** Opening Extracted records block **

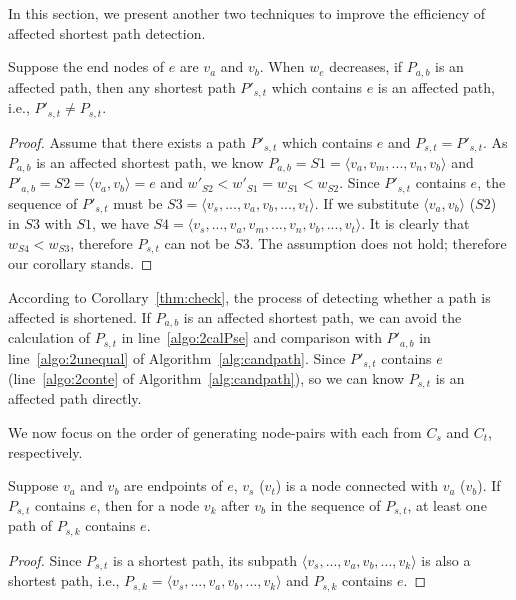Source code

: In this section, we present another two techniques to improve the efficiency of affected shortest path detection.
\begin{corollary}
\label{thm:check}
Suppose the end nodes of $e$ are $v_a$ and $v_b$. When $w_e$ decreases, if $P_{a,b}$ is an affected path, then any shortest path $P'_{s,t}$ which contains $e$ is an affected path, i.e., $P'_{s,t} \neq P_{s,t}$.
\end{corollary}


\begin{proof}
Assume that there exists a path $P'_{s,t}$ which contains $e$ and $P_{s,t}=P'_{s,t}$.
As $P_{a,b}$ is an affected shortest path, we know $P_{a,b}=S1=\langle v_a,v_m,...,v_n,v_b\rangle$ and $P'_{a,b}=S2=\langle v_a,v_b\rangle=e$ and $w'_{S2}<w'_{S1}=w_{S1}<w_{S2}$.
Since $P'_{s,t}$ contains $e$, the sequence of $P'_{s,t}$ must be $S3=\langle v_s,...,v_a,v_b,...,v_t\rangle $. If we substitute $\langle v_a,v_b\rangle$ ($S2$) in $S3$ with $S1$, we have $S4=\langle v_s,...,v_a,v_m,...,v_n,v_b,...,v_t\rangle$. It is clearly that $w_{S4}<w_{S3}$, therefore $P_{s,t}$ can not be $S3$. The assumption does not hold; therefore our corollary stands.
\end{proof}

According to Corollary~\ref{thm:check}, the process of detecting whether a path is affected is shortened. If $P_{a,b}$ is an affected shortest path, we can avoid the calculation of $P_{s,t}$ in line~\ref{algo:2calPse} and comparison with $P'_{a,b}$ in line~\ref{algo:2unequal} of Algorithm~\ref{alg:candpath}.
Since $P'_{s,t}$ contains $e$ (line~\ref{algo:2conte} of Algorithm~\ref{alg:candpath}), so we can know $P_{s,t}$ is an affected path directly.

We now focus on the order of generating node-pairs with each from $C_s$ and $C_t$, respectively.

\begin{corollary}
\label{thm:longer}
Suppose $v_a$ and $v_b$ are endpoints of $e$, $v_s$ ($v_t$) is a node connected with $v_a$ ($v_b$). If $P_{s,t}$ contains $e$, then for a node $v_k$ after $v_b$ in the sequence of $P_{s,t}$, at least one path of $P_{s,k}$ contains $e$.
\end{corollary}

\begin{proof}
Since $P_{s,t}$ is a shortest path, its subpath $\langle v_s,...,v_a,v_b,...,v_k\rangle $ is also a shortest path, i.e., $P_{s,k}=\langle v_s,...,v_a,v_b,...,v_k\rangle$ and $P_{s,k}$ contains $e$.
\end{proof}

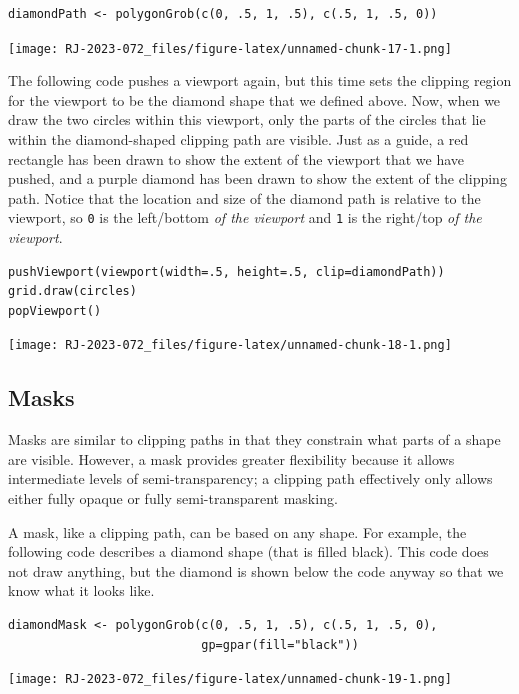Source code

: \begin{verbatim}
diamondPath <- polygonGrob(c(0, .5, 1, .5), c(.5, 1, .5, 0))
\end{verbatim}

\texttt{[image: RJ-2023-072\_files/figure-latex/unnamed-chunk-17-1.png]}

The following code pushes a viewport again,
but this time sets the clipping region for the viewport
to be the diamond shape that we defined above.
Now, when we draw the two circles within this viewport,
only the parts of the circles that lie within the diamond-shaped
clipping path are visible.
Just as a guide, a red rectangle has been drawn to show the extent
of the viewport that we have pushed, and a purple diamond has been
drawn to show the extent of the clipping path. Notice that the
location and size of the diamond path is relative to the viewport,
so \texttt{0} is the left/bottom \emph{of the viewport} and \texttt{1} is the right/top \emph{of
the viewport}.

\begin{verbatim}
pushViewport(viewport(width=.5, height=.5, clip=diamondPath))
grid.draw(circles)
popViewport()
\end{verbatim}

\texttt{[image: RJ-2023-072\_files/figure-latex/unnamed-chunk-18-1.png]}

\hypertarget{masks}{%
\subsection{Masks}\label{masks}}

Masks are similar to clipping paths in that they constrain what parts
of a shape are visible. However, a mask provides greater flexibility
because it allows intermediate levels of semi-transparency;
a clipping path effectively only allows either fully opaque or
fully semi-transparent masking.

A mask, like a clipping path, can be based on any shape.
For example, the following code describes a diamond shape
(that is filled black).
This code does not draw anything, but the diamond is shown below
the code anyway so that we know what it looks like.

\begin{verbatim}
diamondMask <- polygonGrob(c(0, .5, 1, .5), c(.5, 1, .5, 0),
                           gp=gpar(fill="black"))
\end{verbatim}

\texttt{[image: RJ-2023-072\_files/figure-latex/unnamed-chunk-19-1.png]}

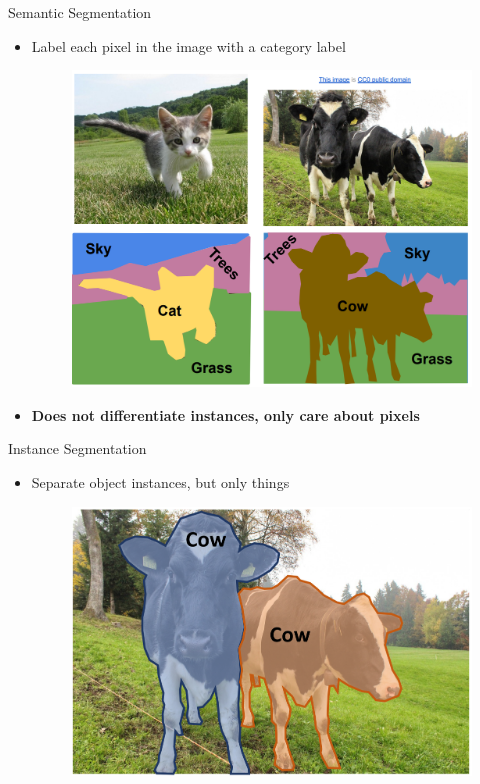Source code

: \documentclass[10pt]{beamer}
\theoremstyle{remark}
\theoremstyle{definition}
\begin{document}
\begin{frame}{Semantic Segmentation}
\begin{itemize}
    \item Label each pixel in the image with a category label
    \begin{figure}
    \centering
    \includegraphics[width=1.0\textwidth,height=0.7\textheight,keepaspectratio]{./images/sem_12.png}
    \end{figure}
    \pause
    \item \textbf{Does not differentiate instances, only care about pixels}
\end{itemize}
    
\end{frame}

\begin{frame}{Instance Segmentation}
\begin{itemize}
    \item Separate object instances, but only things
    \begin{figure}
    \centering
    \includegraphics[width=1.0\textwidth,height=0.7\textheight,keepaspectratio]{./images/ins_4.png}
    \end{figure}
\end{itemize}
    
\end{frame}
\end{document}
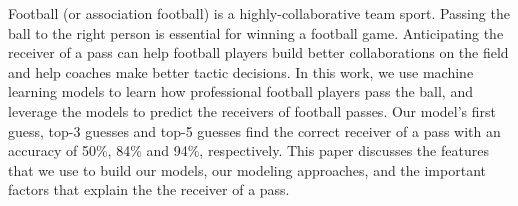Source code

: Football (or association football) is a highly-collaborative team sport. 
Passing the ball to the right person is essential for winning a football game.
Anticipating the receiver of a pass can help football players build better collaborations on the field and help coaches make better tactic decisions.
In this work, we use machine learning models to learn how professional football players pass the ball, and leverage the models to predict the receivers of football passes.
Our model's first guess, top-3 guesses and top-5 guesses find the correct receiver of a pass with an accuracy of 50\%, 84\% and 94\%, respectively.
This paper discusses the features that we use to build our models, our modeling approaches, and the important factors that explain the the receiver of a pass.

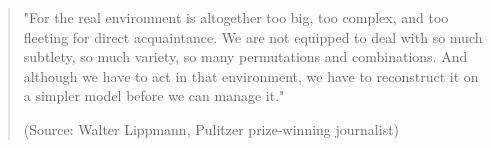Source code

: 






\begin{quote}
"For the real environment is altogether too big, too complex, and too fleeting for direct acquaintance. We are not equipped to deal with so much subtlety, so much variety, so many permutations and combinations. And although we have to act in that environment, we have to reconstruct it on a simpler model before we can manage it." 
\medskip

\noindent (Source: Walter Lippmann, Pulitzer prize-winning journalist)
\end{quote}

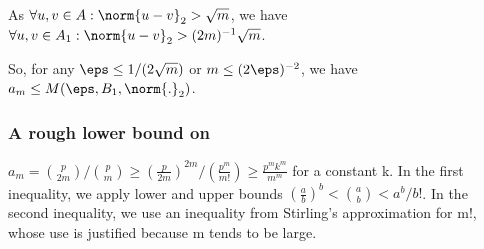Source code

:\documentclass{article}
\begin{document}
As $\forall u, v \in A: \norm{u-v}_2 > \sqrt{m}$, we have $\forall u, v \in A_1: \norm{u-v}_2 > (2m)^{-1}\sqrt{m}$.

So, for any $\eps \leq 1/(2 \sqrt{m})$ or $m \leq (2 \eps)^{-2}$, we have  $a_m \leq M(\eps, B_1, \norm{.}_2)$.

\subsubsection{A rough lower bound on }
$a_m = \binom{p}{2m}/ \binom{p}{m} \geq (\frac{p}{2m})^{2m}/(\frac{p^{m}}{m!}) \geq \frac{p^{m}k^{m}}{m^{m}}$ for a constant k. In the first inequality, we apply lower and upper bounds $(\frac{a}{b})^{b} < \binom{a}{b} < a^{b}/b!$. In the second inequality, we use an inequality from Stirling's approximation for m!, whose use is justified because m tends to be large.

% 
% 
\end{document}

** Closing Extracted records block **

* Task: Restate the lines above from the one containing "differentiate instances, only" through the one containing "Anticipating the receiver", inclusive, exactly and without pictures.

* Answer space:
    \item \textbf{Does not differentiate instances, only care about pixels}
\end{itemize}
    
\end{frame}

\begin{frame}{Instance Segmentation}
\begin{itemize}
    \item Separate object instances, but only things
    \begin{figure}
    \centering
    \includegraphics[width=1.0\textwidth,height=0.7\textheight,keepaspectratio]{./images/ins_4.png}
    \end{figure}
\end{itemize}
    
\end{frame}
\end{document}
Source code

: Football (or association football) is a highly-collaborative team sport. 
Passing the ball to the right person is essential for winning a football game.
Anticipating the receiver of a pass can help football players build better collaborations on the field and help coaches make better tactic decisions.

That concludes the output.